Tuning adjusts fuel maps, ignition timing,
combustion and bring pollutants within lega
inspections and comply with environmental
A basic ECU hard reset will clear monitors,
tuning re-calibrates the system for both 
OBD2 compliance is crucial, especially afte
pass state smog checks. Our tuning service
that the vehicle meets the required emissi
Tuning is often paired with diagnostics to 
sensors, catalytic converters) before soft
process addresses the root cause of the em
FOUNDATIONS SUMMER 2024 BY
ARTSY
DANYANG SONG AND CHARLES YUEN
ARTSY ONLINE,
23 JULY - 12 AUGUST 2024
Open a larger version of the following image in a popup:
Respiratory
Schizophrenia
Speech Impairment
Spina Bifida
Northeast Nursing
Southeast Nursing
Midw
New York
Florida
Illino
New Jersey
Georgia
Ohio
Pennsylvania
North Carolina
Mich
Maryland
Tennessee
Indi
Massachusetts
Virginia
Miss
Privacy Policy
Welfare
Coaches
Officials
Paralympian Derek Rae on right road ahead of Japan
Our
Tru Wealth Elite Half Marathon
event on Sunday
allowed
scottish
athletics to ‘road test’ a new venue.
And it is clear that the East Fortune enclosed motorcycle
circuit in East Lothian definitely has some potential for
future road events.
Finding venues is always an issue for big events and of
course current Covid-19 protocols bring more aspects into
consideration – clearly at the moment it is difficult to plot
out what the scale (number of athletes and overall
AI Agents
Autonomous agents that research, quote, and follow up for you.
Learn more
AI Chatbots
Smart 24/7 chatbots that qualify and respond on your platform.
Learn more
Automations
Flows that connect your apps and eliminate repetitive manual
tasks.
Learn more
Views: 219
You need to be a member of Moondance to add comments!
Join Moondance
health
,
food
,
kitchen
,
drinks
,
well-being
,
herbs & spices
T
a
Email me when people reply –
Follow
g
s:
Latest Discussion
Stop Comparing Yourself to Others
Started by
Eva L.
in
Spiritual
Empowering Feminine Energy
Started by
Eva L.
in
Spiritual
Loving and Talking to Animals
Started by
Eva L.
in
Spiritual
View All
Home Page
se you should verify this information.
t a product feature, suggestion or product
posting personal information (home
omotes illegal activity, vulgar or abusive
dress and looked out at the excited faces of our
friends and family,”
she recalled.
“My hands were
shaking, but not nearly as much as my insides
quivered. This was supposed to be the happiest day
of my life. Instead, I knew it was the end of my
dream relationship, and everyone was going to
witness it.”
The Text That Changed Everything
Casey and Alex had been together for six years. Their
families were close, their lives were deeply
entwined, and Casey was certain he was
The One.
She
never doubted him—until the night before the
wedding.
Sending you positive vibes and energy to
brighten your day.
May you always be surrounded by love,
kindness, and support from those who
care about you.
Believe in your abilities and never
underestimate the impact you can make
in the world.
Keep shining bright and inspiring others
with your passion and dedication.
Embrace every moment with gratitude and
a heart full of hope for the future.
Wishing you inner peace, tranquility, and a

★ ★ ★ ★ ★ ★ ★

_PROBLEM DESCRIPTION_. Substitute "spark timing" for "ignition timing" in the listing, from its first line through the line containing "pass state smog checks. Our tuning service", and give those lines back with nothing else changed.

_EXERCISE SOLUTION_.
Tuning adjusts fuel maps, spark timing,
combustion and bring pollutants within lega
inspections and comply with environmental
A basic ECU hard reset will clear monitors,
tuning re-calibrates the system for both 
OBD2 compliance is crucial, especially afte
pass state smog checks. Our tuning service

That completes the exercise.